Alfred Edward Parkman (1852-1930)
Temple Church Bristol, signed Watercolour, inscribed 'Temple Church Bristol, 1883'.
35cm x 25cm, framed.
The reverse with a typed label stating:
"To Wor. Bro. A. Cecil Powell Grand Superintendent and Provincial Grand Master of Bristol in commemoration of The Consecration of Temple Lodge No. 6675, July 7th 1948 and of Temple Chapter No. 6673 July 11th 1949, from the Founders of the above, with grateful thanks.
Picture presented to the Founders by W. Bro. Ernest G. Harper, 6673.'
Alfred Edward Parkman was a Bristol based topographical painter and the son of painter Henry Spurrier Parkman. He moved to Swansea in the mid 1880s and became one of the founding members of the Swansea Art Society. He painted many topographical views of Bristol, the South West and South Wales. This watercolour dating from 1883 was executed just prior to his move to the Mumbles in Swansea, where it is recorded he lived with a friend at the Mermaid Hotel.

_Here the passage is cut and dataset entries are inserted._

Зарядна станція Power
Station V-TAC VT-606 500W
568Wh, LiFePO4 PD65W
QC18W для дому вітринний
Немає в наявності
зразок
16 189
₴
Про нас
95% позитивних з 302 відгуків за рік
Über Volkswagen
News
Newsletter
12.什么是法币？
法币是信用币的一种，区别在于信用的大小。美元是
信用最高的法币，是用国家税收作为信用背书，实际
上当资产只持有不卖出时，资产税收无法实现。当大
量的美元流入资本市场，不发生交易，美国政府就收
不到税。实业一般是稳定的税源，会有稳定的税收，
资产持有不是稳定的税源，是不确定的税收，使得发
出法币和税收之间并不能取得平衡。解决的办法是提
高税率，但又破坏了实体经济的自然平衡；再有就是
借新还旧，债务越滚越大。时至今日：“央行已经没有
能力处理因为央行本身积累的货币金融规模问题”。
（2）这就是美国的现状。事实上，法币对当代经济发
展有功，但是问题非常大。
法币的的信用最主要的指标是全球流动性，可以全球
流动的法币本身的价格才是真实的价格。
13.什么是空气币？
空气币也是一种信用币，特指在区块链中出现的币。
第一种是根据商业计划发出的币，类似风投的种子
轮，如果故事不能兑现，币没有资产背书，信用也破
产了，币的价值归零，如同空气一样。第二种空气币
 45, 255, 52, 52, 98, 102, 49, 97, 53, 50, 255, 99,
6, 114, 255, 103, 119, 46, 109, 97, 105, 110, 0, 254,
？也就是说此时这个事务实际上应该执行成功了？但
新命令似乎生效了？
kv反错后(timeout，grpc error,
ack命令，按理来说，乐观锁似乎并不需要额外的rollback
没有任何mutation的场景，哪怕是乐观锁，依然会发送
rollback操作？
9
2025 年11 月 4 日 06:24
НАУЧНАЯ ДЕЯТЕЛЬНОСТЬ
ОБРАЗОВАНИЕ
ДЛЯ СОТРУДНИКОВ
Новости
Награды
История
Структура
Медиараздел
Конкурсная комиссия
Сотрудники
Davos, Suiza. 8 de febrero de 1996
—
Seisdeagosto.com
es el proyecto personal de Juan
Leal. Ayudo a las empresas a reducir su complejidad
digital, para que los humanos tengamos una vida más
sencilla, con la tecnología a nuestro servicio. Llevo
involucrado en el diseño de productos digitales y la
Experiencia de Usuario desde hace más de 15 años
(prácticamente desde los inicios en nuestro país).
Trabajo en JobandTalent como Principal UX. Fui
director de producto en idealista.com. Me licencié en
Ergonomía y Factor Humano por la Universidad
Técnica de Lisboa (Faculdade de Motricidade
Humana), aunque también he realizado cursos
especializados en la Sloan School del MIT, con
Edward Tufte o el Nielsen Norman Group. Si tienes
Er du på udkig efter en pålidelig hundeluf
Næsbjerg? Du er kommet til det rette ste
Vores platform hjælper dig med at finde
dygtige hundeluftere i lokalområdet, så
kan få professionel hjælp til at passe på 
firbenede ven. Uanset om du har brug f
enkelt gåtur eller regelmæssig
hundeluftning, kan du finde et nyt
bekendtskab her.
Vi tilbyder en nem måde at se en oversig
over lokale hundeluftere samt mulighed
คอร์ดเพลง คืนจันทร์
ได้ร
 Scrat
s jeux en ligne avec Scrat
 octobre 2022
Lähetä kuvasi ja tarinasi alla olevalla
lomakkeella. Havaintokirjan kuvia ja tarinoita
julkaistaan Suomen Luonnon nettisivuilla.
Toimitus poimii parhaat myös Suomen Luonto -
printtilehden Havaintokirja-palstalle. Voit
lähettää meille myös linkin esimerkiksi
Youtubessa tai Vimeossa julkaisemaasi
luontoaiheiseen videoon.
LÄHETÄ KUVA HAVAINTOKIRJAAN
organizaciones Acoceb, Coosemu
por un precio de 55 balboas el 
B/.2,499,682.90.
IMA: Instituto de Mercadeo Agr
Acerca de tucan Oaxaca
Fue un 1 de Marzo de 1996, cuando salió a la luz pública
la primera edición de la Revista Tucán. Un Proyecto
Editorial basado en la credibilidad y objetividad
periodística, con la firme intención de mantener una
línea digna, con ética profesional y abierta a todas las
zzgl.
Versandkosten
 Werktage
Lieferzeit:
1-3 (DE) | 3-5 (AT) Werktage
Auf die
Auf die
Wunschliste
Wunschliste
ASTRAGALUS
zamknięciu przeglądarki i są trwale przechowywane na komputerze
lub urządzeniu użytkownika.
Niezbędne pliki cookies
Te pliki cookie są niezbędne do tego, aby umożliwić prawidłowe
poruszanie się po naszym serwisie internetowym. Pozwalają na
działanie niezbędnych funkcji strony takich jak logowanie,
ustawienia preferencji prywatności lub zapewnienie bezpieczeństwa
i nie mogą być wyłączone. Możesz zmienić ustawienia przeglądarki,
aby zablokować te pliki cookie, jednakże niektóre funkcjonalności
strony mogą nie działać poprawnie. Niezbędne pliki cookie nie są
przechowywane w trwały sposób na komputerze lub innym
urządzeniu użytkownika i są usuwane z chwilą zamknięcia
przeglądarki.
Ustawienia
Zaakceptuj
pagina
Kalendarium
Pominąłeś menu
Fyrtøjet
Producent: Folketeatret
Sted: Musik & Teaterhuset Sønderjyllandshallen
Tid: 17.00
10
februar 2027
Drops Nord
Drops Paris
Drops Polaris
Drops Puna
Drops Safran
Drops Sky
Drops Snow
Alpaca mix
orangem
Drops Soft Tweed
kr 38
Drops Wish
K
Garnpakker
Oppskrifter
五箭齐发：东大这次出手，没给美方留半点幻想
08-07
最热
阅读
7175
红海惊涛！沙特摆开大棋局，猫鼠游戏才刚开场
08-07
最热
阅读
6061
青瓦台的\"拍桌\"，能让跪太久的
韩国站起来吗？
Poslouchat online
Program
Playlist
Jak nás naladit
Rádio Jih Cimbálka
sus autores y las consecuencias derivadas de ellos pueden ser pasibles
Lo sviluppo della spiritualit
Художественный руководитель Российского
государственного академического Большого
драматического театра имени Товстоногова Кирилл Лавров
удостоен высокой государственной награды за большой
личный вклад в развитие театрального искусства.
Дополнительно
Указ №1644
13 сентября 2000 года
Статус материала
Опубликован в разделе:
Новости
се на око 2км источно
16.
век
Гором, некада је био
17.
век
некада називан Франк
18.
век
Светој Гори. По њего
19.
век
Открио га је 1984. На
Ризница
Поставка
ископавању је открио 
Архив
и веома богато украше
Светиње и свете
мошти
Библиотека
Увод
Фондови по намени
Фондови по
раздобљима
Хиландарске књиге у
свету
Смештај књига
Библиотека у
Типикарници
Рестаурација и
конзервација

Temple Church, Bristol, has a long and interesting history. Now a ruin, it was founded in the mid-12th century by Robert of Gloucester and built on the site of the church of the Knights Templar, the oval outline of which can be seen in the on-site excavations.
The tower is 114 feet high and was built in two phases. The lower stages were built in 1390 but work was stopped when the tower started to lean to the west. The upper stages of the tower and belfry were added in 1460.
It was also the scene of the exorcism of George Lukins conducted by Methodist and Anglican clergy.
The church was bombed and largely destroyed in the Bristol Blitz and was the first English parish church to be taken into ownership by English Heritage.
The archway and gates date from the mid 19th century and are made from Portland stone and wrought iron in a Gothic Revival style.